Start of Block

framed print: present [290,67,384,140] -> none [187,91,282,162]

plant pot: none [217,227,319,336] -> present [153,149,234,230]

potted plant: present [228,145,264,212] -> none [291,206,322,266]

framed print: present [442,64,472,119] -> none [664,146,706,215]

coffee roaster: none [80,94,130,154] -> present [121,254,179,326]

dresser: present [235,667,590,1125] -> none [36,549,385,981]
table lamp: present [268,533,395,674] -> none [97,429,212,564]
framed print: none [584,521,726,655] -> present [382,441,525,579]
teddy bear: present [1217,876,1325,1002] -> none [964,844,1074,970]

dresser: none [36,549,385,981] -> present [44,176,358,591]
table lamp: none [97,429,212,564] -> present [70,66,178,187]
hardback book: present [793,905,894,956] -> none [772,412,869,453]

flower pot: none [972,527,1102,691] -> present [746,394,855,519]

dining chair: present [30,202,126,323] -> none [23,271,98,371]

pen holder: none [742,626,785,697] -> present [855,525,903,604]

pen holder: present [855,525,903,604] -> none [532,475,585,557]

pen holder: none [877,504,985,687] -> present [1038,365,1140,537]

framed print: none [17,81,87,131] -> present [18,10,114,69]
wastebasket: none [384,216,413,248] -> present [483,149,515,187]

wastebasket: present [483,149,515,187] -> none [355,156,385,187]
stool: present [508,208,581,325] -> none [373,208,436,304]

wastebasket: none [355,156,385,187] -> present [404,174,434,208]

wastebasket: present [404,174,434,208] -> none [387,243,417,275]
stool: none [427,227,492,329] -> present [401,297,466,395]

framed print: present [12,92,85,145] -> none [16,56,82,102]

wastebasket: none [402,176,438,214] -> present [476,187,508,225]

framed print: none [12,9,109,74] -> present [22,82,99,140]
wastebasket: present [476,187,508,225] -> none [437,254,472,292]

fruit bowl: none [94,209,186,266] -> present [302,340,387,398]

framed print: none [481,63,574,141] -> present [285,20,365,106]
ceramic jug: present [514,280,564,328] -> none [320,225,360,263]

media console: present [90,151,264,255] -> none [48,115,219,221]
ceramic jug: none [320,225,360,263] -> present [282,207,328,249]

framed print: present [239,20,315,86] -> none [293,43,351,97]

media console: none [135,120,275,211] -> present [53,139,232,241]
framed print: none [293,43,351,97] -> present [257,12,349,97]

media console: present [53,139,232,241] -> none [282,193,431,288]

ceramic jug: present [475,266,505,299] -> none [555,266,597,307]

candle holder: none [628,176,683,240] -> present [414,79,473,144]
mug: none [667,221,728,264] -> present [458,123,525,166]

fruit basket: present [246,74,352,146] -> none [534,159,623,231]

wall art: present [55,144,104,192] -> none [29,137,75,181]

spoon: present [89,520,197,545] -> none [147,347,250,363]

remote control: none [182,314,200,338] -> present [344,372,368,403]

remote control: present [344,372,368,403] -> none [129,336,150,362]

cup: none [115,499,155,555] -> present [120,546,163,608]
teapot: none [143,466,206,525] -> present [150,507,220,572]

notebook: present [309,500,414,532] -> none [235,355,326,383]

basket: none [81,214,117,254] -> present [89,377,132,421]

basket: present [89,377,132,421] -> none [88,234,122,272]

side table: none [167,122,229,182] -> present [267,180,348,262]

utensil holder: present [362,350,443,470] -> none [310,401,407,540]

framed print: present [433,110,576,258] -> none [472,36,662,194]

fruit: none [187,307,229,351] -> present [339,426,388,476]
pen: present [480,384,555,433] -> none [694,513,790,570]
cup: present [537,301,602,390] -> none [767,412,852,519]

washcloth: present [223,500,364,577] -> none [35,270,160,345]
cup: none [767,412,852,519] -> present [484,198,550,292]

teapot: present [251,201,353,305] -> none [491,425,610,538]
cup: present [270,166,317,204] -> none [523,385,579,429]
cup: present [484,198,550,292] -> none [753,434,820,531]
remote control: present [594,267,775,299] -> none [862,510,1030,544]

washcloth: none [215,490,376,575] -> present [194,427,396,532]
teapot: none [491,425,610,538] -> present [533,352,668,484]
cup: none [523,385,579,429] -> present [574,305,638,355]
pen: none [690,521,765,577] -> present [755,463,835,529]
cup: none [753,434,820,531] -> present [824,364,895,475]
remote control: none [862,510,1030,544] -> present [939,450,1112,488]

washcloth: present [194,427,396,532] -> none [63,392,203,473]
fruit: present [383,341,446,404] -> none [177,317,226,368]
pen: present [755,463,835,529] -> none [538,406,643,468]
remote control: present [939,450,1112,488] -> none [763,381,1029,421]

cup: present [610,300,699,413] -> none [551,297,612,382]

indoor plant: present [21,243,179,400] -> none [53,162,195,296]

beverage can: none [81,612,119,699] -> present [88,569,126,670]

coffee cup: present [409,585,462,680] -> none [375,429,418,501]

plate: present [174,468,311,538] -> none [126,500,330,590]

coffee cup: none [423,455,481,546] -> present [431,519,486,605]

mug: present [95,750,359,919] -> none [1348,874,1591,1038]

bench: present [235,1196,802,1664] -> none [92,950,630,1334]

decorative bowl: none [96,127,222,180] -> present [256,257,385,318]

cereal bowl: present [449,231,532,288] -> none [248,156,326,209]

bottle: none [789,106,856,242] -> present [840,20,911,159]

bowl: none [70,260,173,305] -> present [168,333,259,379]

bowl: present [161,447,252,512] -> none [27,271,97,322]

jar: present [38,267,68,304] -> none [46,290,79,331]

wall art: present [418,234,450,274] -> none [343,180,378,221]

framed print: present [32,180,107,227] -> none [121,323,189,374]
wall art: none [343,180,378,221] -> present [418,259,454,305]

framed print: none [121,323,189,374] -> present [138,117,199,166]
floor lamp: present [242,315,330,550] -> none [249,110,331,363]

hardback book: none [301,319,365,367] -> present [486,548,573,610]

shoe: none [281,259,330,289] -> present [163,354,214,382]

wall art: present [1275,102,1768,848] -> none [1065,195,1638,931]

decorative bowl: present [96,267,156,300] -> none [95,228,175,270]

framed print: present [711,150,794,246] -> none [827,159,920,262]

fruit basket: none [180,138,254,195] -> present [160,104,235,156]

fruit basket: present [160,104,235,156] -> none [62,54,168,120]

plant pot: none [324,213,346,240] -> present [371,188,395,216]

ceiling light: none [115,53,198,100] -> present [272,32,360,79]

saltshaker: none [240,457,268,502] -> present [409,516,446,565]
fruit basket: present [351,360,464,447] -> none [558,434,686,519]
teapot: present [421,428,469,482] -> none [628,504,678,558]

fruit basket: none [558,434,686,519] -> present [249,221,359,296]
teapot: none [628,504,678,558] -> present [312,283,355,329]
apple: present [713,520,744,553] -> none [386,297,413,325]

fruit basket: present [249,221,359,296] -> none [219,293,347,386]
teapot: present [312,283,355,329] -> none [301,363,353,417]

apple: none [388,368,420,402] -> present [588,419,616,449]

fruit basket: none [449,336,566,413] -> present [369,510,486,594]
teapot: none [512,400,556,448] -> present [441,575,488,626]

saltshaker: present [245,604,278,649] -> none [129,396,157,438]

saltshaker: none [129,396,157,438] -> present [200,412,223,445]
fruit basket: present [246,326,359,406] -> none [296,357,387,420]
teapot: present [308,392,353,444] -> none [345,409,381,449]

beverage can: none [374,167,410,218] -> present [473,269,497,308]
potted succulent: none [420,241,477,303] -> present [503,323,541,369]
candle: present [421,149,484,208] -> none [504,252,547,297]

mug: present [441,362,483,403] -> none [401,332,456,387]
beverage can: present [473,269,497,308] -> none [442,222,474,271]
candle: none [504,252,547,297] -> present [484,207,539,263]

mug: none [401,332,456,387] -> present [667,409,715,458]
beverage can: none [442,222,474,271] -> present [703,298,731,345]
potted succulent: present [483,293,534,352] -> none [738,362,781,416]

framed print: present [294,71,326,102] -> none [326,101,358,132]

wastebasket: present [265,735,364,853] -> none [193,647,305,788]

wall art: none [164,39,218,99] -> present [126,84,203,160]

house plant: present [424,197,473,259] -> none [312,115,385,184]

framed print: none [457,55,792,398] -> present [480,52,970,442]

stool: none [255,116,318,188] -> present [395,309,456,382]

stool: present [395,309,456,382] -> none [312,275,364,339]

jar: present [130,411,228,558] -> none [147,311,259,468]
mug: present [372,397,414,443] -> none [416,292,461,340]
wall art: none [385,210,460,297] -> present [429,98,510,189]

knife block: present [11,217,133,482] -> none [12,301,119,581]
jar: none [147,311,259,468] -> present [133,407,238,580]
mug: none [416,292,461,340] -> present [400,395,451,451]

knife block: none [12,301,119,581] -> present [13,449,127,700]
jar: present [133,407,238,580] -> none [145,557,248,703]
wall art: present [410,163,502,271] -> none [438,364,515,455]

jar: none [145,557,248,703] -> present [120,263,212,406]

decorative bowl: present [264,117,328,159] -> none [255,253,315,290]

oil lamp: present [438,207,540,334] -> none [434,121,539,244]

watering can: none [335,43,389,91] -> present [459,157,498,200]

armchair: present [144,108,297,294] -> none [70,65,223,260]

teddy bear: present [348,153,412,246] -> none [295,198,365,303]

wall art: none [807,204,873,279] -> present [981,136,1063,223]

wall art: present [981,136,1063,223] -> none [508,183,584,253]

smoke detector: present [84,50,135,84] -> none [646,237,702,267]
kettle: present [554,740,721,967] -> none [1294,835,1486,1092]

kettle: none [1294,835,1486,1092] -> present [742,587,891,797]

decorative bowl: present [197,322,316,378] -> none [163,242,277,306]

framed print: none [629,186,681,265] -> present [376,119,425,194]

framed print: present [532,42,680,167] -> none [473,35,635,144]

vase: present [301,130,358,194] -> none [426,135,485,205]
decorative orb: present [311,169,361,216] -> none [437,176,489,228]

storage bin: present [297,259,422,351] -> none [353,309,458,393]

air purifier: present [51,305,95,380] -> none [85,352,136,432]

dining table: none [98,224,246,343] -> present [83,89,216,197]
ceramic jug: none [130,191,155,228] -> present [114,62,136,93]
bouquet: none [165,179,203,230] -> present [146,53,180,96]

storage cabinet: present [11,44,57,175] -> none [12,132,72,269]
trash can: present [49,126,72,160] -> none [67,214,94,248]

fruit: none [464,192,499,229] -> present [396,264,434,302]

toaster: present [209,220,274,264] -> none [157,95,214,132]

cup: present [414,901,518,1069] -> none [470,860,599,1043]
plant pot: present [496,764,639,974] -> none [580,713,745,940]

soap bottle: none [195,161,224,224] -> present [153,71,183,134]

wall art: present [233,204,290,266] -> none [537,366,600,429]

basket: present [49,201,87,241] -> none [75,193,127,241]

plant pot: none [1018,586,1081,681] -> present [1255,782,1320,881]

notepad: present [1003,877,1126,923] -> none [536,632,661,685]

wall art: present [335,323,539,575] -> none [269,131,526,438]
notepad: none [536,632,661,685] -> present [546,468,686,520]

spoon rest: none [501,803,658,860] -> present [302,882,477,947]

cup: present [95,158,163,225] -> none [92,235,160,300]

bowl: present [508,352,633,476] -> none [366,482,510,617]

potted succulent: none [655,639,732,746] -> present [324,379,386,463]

End of Block

## [Exercise brief]
Copy out only the lines of the records above from the one with "jar: none [147,311,259,468]" through the one with "framed print: present [532,42,680,167]", exactly as they stand, both included.

## [Exercise solution]
jar: none [147,311,259,468] -> present [133,407,238,580]
mug: none [416,292,461,340] -> present [400,395,451,451]

knife block: none [12,301,119,581] -> present [13,449,127,700]
jar: present [133,407,238,580] -> none [145,557,248,703]
wall art: present [410,163,502,271] -> none [438,364,515,455]

jar: none [145,557,248,703] -> present [120,263,212,406]

decorative bowl: present [264,117,328,159] -> none [255,253,315,290]

oil lamp: present [438,207,540,334] -> none [434,121,539,244]

watering can: none [335,43,389,91] -> present [459,157,498,200]

armchair: present [144,108,297,294] -> none [70,65,223,260]

teddy bear: present [348,153,412,246] -> none [295,198,365,303]

wall art: none [807,204,873,279] -> present [981,136,1063,223]

wall art: present [981,136,1063,223] -> none [508,183,584,253]

smoke detector: present [84,50,135,84] -> none [646,237,702,267]
kettle: present [554,740,721,967] -> none [1294,835,1486,1092]

kettle: none [1294,835,1486,1092] -> present [742,587,891,797]

decorative bowl: present [197,322,316,378] -> none [163,242,277,306]

framed print: none [629,186,681,265] -> present [376,119,425,194]

framed print: present [532,42,680,167] -> none [473,35,635,144]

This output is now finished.